Pessoas que resistem

Quando acontece uma catástrofe, os pobres são sempre os primeiros a sofrer. Seja uma guerra, a fome, ou um tremor de terra. É um facto que há muito sofrimento, e também muito sofrimento moral, porque o nível de vida é baixo. Mas no centro de tudo isso, também se encontra a grande riqueza das pessoas. Pessoas que resistem. A palavra resistência vem-me muitas vezes à ideia, porque estas pessoas atravessaram tantas dificuldades e, contudo, continuam, não desistem. Vejo a resistência das mulheres. Se torno a pensar na África do Sul, em todos esses homens que foram presos, vejo que foram as mulheres que ganharam a vida e enviaram os filhos para a escola. Elas retomaram o facho e ao mesmo tempo amparavam o marido na prisão. Ainda hoje, nos bairros pobres, o que quer que aconteça, as mulheres erguem-se e agem.

A vida continua e as pessoas avançam. No ano passado, fui a Goma, no Congo, onde se tinham refugiado numerosas pessoas do Ruanda, sobretudo Hutus. Quando cheguei, já tinham sido expulsos e muitos tinham sido assassinados. Uma das Irmãs levou-me a um sítio do acampamento. Só restavam toldos de plástico com o logotipo da ONU. E havia também flores que as mulheres tinham plantado. As mulheres tinham realmente plantado flores à volta do acampamento! Tinham também plantado legumes, depressa arrancados pelos soldados. Mas as flores lá continuavam. Para mim é o sinal da coragem das pessoas, mesmo no meio das mais terríveis situações. Conheço em especial uma família que passou por tudo isso. Voltaram para se tornar a instalar no Congo e de novo plantaram legumes para vender e ter com que comprar qualquer coisa para comer. Os soldados voltaram, levaram os legumes e tudo o que tinham. Então vieram pedir que lhes déssemos de novo sementes para tornarem a semear!

O ícone do seu povo

Penso que, fundamentalmente, as pessoas acreditam na vida. Sobretudo os mais pobres consideram que nada lhes é devido, por isso recomeçam sempre. Se pensamos que alguma coisa nos é devida, temos tendência a dizer: «Por que é que Deus me fez isto?», ou então: «A culpa é de uma tal pessoa.» Mas se tivemos de lutar toda a vida, então levantamo-nos e recomeçamos a lutar. Sobretudo as pessoas que têm filhos. Acreditam nos filhos e, portanto, avançam.

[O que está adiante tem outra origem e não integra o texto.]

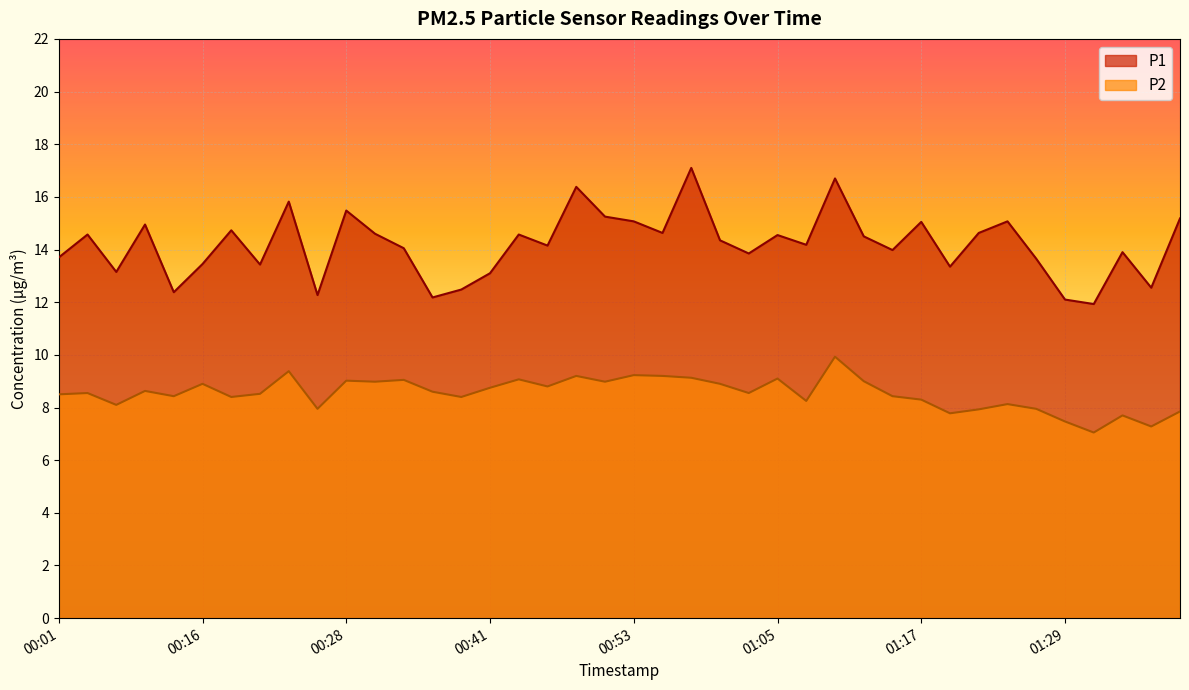

What is the label of the 30th point from the right?

00:28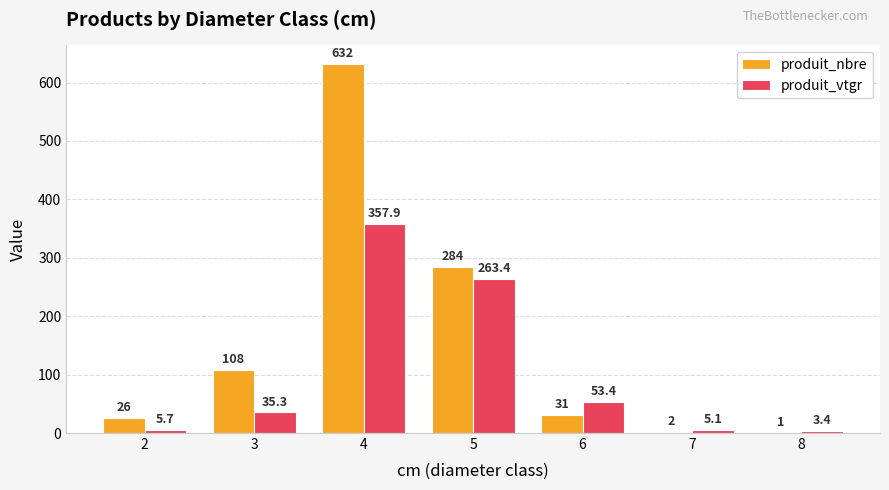

Reading left to right, list all the values displayed in this chart.

produit_nbre: 2=26.0	3=108.0	4=632.0	5=284.0	6=31.0	7=2.0	8=1.0
produit_vtgr: 2=5.7	3=35.3	4=357.9	5=263.4	6=53.4	7=5.1	8=3.4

Em África, as pessoas são muito sãs. Os africanos, de uma maneira geral têm muita saúde, tanto física como moral. Até fisicamente, os africanos são muito fortes, à excepção, evidentemente, daqueles que foram marcados pela fome, a guerra ou a doença. Fisicamente os africanos são belos! E muito sãos de espírito. As tradições africanas têm origens muito sãs. Quando vemos Nelson Mandela reaparecer depois de vinte e sete anos de prisão, pode sair de cabeça erguida, como um ícone do seu povo, mestre da reconciliação. Não está quebrado. As pessoas têm uma grande saúde mental, isso faz parte da tradição e da cultura africanas. Talvez isso esteja a mudar, porque as cidades transformam os homens. As pessoas estavam habituadas a viver num sistema económico muito simples: uma ou duas vacas, um campo para cultivar, e trocava-se pelo que faltava. Mas tudo isso foi devastado pelas multinacionais que vieram pedir-lhes que cultivassem café ou que trabalhassem nas minas.

Vai demorar tempo até que se construa uma nova sociedade na África do Sul, mas o que se pode fazer já, é viver de maneira autêntica, acreditar de maneira autêntica. Não procurar poder em demasia, mas sim partilhar. A maioria da vezes, não é natural, e, contudo, muitas pessoas são capazes de o fazer. Isso faz parte dos valores africanos: a solidariedade, a compaixão e a igualdade.